L'usufruit ne s'exporte pas toujours bien. Peu connu à l'échelle mondiale, sa mise en œuvre pourrait s'avérer très délicate et compliquée dans les pays ignorant cette institution.
Après avoir déterminé la loi applicable : loi successorale en ce qui concerne un legs d'usufruit, loi du régime matrimonial en ce qui concerne un avantage matrimonial en usufruit (V. toutefois infra, n° , l'arrêt rendu par la Cour de justice de l'Union européenne le 1er mars 2018, qui pourrait faire douter du rattachement à la loi du régime matrimonial), le notaire doit s'assurer de la bonne réception de cet usufruit et de sa possible mise en œuvre sur les biens situés à l'étranger concernés par cet usufruit.
Aussi, préconiser un usufruit au profit de son conjoint portant sur des biens situés dans un pays ignorant cette institution posera des difficultés de mise en œuvre à terme. Il conviendra alors de se renseigner sur des institutions équivalentes et bien connues de l'État du lieu de situation des biens afin de conseiller au mieux le client et de faciliter la mise en œuvre de la protection du conjoint le moment venu.
Bien souvent les législations confèrent (dans les successions ab intestat) au conjoint survivant une part en pleine propriété et lui accordent une protection au regard du logement de la famille et des meubles et objets s'y trouvant.

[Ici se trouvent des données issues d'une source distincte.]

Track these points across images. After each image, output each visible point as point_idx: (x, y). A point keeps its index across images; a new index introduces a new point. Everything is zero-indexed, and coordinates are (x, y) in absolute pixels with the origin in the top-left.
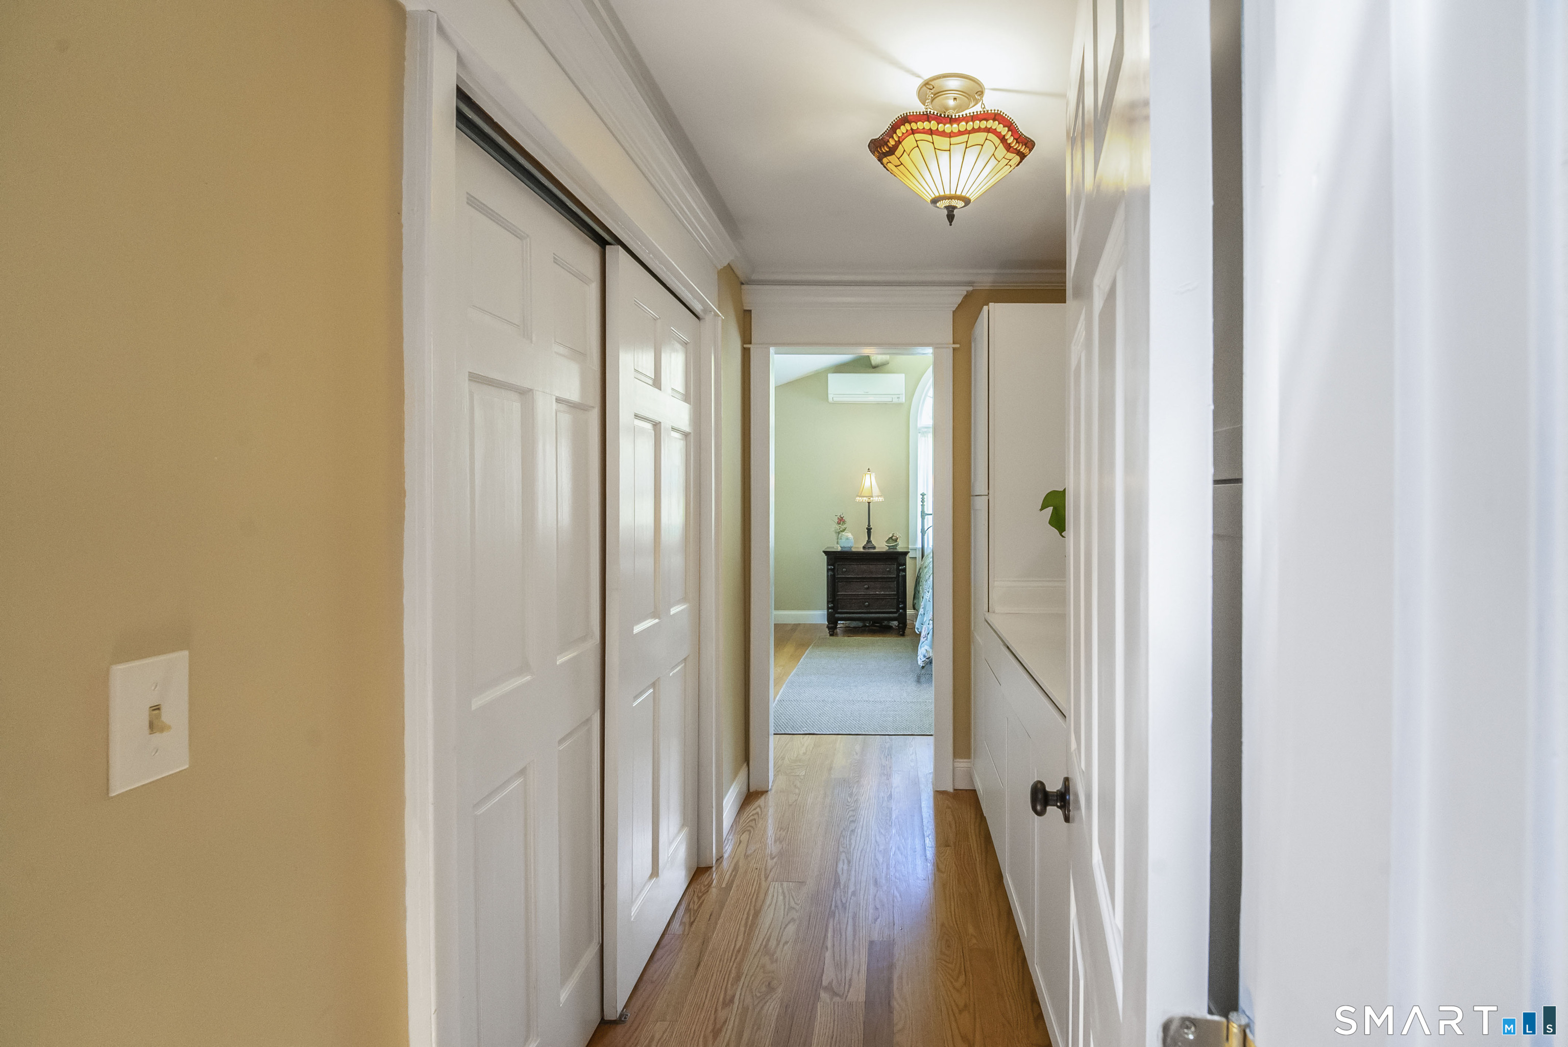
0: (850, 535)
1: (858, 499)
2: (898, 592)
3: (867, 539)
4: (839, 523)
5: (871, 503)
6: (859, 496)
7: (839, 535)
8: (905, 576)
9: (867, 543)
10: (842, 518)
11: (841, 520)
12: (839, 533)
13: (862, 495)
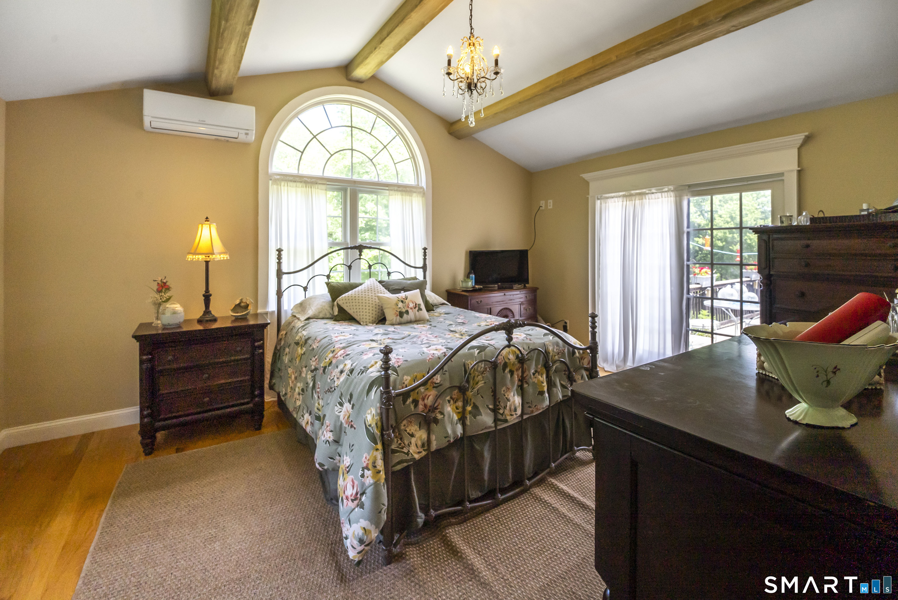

De façon générale, les besoins des populations sont les mêmes partout : protection du logement en faveur du conjoint, transmission équilibrée de ses biens entre le conjoint et les enfants ; il serait surprenant qu'aucune institution ne puisse assurer ces besoins.
Au Royaume-Uni, la règle de conflit de lois en matière successorale soumet les immeubles à la loi du lieu de leur situation et les meubles à la loi du domicile. L'usufruit étant méconnu au Royaume-Uni, ce serait inutilement compliquer le traitement de la succession que de conseiller un usufruit sur des biens immobiliers régis par la loi anglaise, y compris dans le cadre d'une succession que le notaire français soumettrait au droit français en raison de la résidence habituelle du défunt en France. Dans ce cas, l'approche du notaire français se doit d'être pragmatique. Il devra travailler de concert avec un juriste anglais compétent en la matière, qui mettra en place un système visant à conférer la jouissance du bien immobilier situé en Angleterre et les revenus de ce bien au conjoint survivant, si telle est la volonté du testateur. Généralement le montage passera par la mise en place d'un trust sur ce bien.

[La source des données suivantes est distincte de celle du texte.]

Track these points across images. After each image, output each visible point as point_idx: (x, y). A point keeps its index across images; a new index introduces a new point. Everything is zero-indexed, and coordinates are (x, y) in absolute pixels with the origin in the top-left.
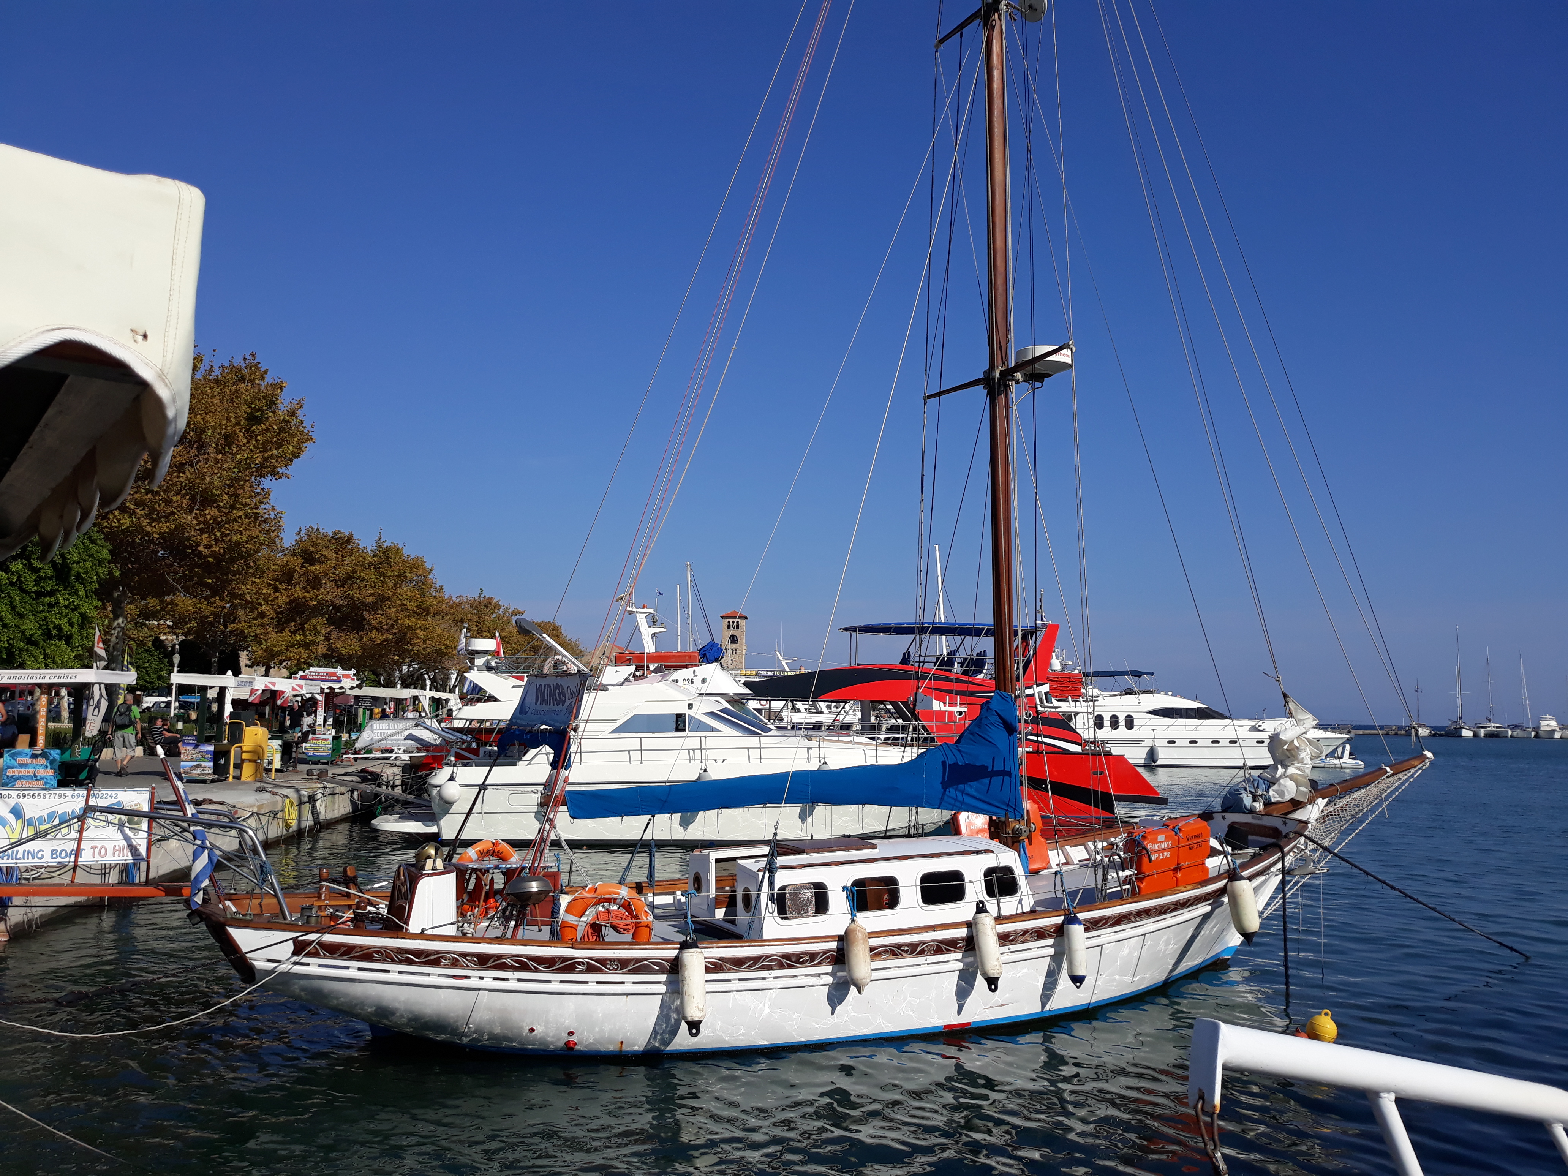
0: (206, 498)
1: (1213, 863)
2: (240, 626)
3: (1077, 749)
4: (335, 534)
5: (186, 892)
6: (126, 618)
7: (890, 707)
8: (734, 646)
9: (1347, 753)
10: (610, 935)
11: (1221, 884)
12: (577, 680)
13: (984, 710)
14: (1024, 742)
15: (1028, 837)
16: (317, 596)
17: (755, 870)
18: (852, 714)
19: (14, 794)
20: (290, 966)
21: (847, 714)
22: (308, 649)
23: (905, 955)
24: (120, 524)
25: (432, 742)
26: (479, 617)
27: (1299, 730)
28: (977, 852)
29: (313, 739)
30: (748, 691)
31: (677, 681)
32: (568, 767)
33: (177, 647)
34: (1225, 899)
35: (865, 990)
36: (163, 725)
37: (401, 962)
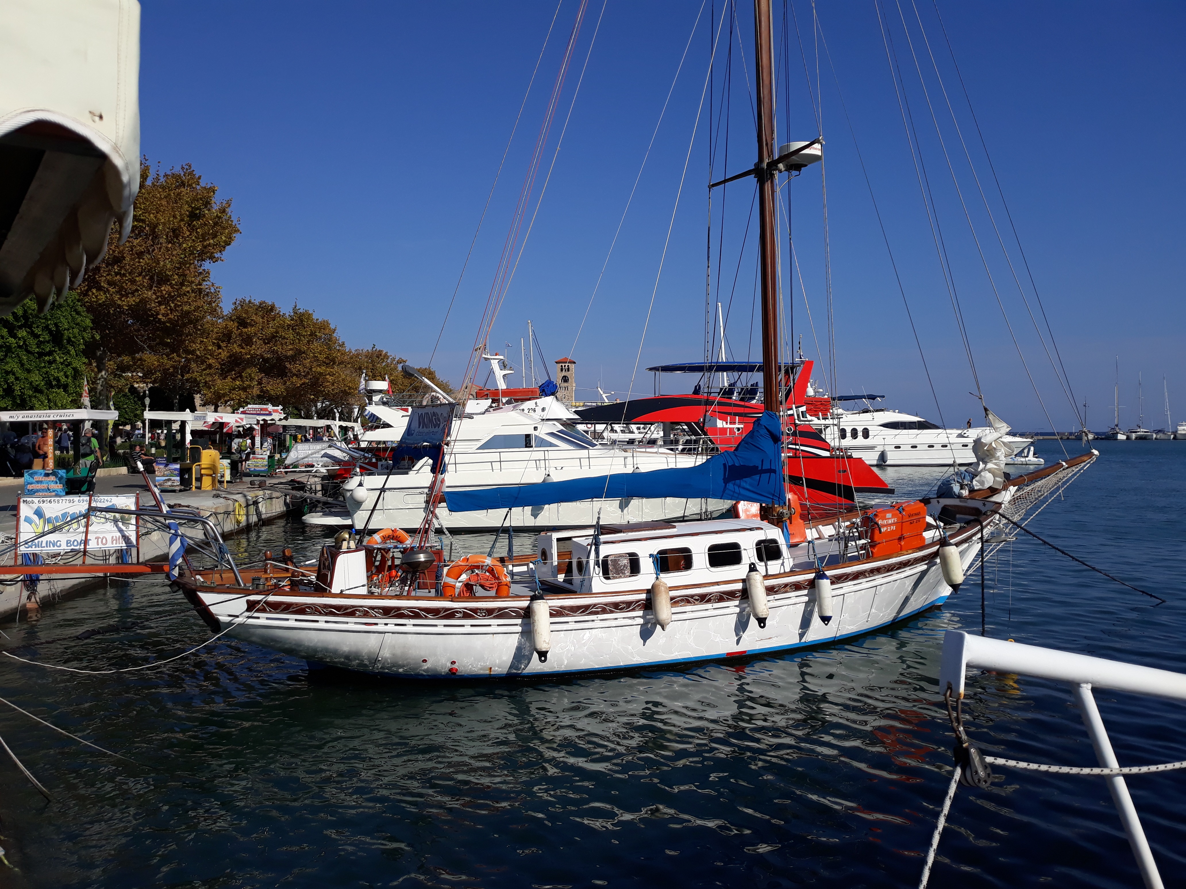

Dans de nombreux États de civil law, la jouissance du logement de la famille en faveur du conjoint survivant est assurée au moyen d'un droit d'habitation, de sorte qu'il sera possible de lui attribuer ce droit concordant dans les législations française et étrangère et, pour pallier l'absence de revenus qu'il aurait reçus en qualité d'usufruitier, lui allouer un capital lui permettant d'assumer le paiement des charges liées au logement peut s'avérer une solution plus sûre dans sa mise en œuvre.